Bagi Aldwin, apa yang dialami Buni Yani adalah, sebuah kondisi yang sudah tidak normal lagi dan sebuah proses yang sudah tidak adil lagi bagi seorang warga negara yang oleh Kepolisian sudah ditetapkan sebagai tersangka dengan begitu menyakinkannya, tetapi berkas perkaranya dianggap tidak layak dilanjutkan ke pengadilan.

“Pandangan kami penetapan tersangka Buni Yani sangat dipaksakan. Keyakinan itu kini semakin menguat karena Kepolisian seperti kehilangan arah menindaklanjuti kasus ini. Untuk itu kami mengadu Komnas HAM, Ombudsman, dan Presiden. Kami yakin keadilan bagi Buni Yani akan menemui jalannya dan kami akan terus telusuri jalan itu,” ungkap Aldwin yang juga Ketua Umum Dewan Pimpinan Daerah Himpunan Advokat Muda Indonesia Provinsi DKI Jakarta ini.
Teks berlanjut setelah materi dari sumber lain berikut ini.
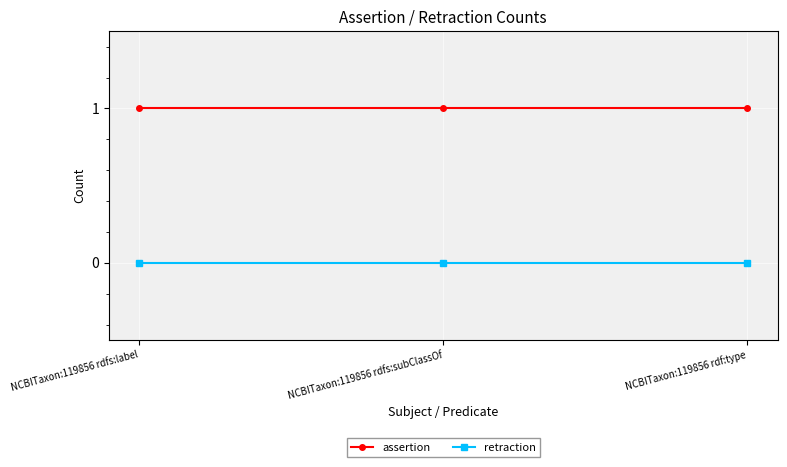

How many lines are shown in the chart?

2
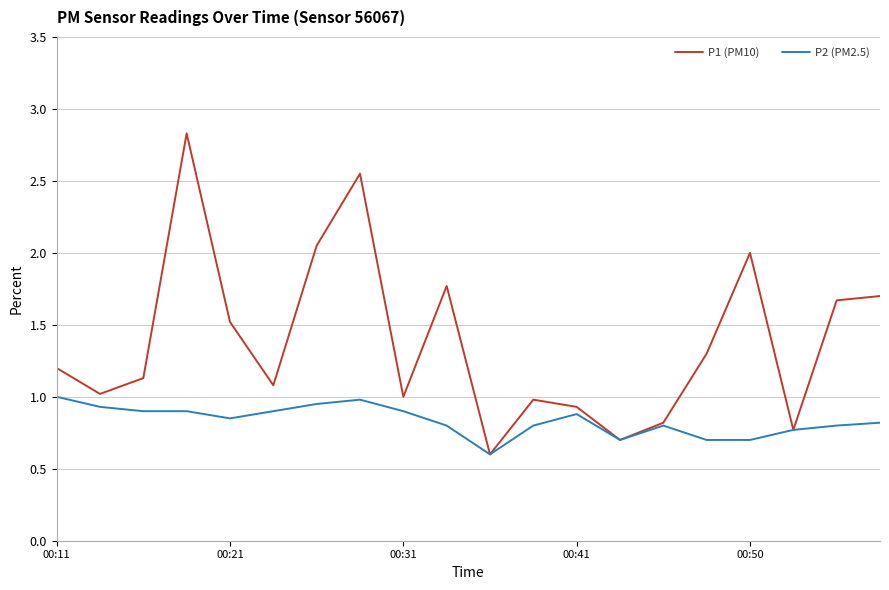

List the series in order of their peak value, lowest first.

P2 (PM2.5), P1 (PM10)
Aldwin mengungkapkan, kesalahan terbesar Buni Yani adalah berani mengkritik seorang pejabat publik yang omongannya berpotensi menyinggung keyakinan orang lain.
“Andai saja Buni Yani sosok yang suka memuji kekuasaan, nasibnya tidak akan seperti ini. Mungkin bisa seperti Ade Armando yang sudah jadi tersangka, tetapi kemudian kasusnya dihentikan,” sindir Aldwin.